On Apr 20, 2010, at 12:55 PM, Joe Abley wrote:

> 
> On 2010-04-20, at 15:31, Roger Marquis wrote:
> 
>> If this were really an issue I'd expect my nieces and nephews, all of whom 
>> are big
>> game players, would have mentioned it.  They haven't though, despite being 
>> behind
>> cheap NATing CPE from D-Link and Netgear.
> 
> I have heard it said before that there is significant cooperation and/or 
> software engineering work between some or all of those who make residential 
> gateways and those who make multi-player games to achieve this end result. 
> The opinion I heard vocalised at the time was that it would have been a lot 
> easier to reach this state of affairs if there had been standardisation of 
> NAT in v4 at an early stage. As it is, peer-to-peer apps like games require 
> significant if-then-else to make anything work.
> 
The fact that they work is usually due to uPNP or another inbound NAT-T 
solution.  All of these will be very unlikely to work in an LSN environment. 
None of them work in a multilayer NAT environment.

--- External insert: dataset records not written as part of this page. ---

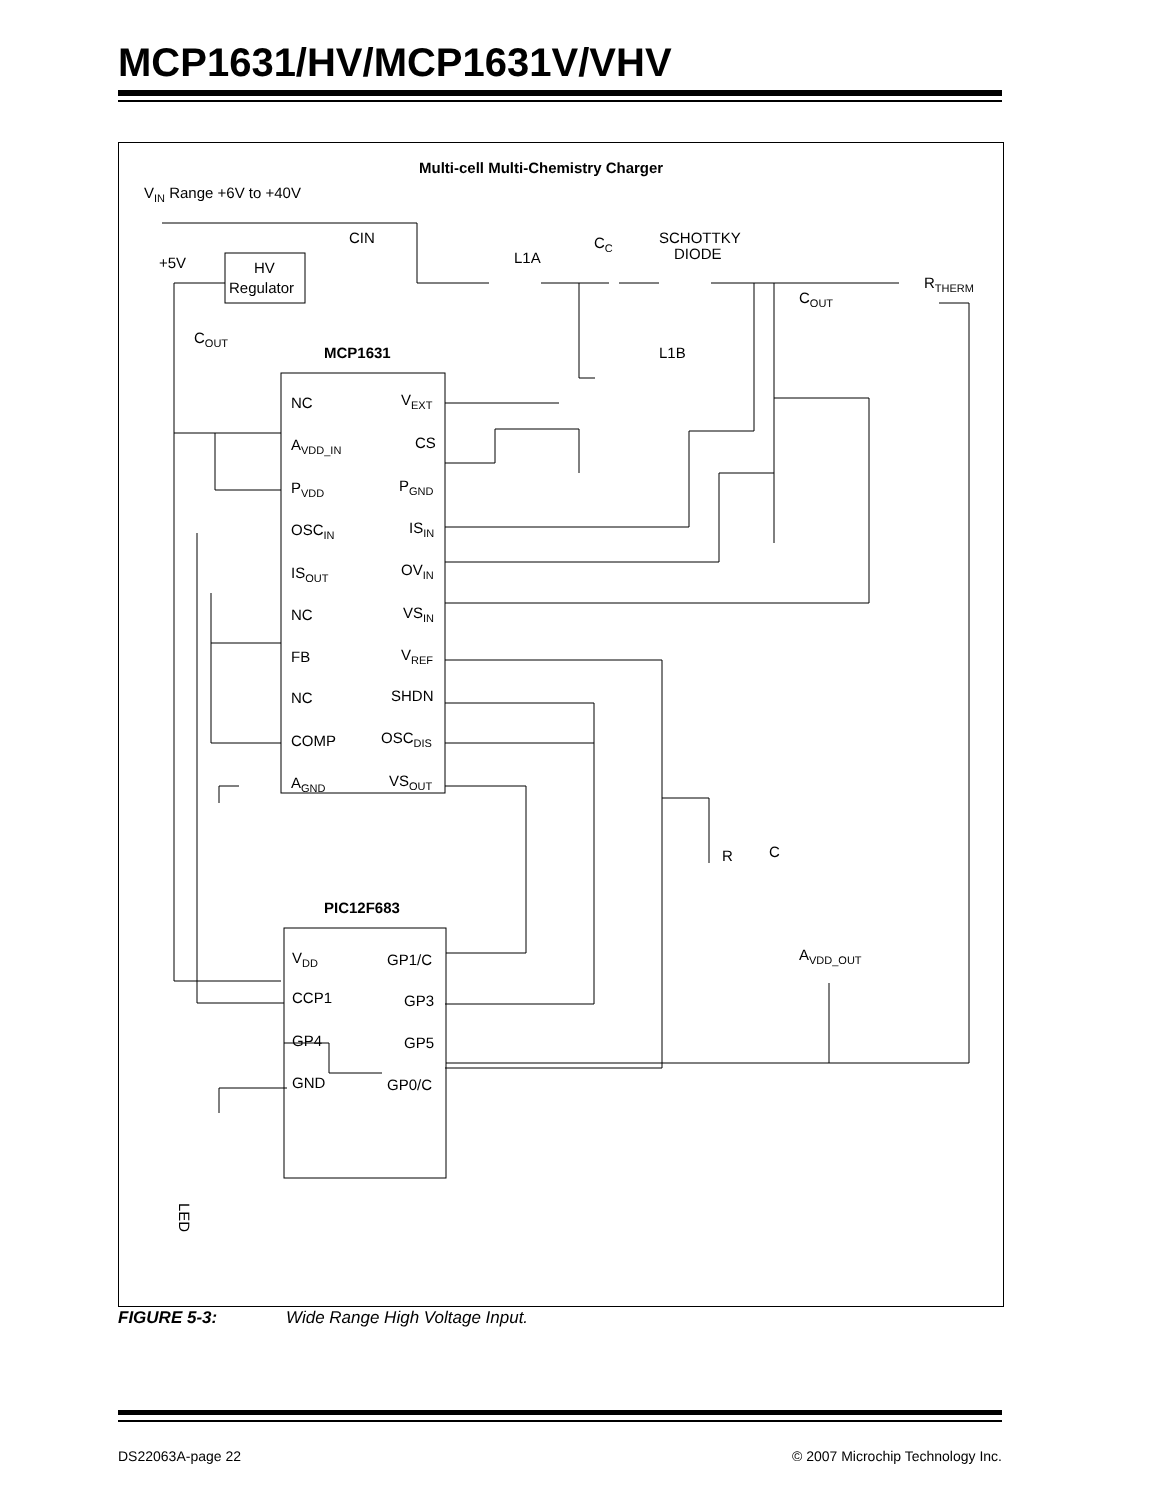MCP1631/HV/MCP1631V/VHV
Multi-cell Multi-Chemistry Charger
VIN Range +6V to +40V
+5V
HV
Regulator
CIN
L1A
CC
SCHOTTKY
DIODE
RTHERM
COUT
COUT
L1B
MCP1631
NC
AVDD_IN
PVDD
OSCIN
ISOUT
NC
FB
NC
COMP
AGND
VEXT
CS
PGND
ISIN
OVIN
VSIN
VREF
SHDN
OSCDIS
VSOUT
R
C
PIC12F683
VDD
CCP1
GP4
GND
GP1/C
GP3
GP5
GP0/C
AVDD_OUT
LED
FIGURE 5-3: Wide Range High Voltage Input.
DS22063A-page 22
© 2007 Microchip Technology Inc.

>> Address conservation aside, the main selling point of NAT is its filtering 
>> of inbound
>> session requests.
> 
> If that was all that was required, you could sell a stateful firewall that 
> didn't do NAT, and everybody would buy that instead because it would make 
> things like iChat AV break less. Apparently there are other reasons to buy 
> and sell devices that NAT (e.g. my ISP gives me one address, but the laptop 
> and the Wii both want to use the internet).
> 
In IPv4, yes, there are other reasons.  (Address conservation).  In IPv6, it 
shouldn't be a problem to sell a stateful firewall that doesn't do NAT.